REQUIRED ACTION:
Could you collect every line in the rows below that contains the word "wrist", copying each one? Only matches with the same case count.

== Segment start ==

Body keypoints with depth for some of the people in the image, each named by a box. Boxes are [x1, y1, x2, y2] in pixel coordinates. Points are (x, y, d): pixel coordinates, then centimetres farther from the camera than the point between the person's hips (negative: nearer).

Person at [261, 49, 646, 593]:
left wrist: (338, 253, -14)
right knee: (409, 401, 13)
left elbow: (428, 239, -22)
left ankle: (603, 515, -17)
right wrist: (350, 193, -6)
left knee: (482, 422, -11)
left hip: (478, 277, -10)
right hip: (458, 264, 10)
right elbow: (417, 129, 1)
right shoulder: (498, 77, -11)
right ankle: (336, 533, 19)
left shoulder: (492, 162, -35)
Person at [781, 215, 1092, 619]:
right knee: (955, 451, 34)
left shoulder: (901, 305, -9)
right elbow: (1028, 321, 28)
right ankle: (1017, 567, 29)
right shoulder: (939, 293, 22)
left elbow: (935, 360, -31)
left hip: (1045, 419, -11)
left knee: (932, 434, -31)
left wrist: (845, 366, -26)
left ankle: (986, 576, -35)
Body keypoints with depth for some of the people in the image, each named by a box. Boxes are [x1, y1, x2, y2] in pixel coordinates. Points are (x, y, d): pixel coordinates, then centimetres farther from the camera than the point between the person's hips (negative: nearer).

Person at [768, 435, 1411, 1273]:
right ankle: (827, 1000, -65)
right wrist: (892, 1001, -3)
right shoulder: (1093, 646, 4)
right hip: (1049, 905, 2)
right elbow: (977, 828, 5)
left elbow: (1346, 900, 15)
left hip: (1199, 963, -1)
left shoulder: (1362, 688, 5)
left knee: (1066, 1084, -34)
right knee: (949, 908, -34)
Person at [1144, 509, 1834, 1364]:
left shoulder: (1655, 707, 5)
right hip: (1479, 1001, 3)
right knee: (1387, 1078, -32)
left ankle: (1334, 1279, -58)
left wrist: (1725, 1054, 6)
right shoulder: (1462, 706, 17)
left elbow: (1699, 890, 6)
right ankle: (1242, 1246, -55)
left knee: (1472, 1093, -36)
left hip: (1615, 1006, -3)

== Segment end ==
== Segment start ==

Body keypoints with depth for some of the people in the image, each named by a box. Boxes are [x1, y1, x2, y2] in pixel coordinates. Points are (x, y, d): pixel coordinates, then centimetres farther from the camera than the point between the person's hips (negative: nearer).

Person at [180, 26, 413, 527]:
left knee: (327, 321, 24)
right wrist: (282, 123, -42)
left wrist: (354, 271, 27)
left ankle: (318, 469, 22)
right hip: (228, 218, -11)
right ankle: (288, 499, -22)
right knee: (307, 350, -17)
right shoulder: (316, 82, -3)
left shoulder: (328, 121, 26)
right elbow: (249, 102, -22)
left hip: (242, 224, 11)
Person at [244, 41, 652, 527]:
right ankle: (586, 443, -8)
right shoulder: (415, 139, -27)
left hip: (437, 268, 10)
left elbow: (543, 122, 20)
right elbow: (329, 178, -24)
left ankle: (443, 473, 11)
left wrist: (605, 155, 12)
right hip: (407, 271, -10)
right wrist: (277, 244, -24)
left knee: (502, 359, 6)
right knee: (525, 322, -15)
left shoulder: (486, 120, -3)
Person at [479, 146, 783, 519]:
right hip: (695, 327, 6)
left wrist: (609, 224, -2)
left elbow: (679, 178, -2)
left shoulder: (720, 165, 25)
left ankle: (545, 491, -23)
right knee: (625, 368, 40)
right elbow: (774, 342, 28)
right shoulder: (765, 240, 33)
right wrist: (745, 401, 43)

== Segment end ==

ANSWER BELOW:
left wrist: (338, 253, -14)
right wrist: (350, 193, -6)
left wrist: (845, 366, -26)
right wrist: (892, 1001, -3)
left wrist: (1725, 1054, 6)
right wrist: (282, 123, -42)
left wrist: (354, 271, 27)
left wrist: (605, 155, 12)
right wrist: (277, 244, -24)
left wrist: (609, 224, -2)
right wrist: (745, 401, 43)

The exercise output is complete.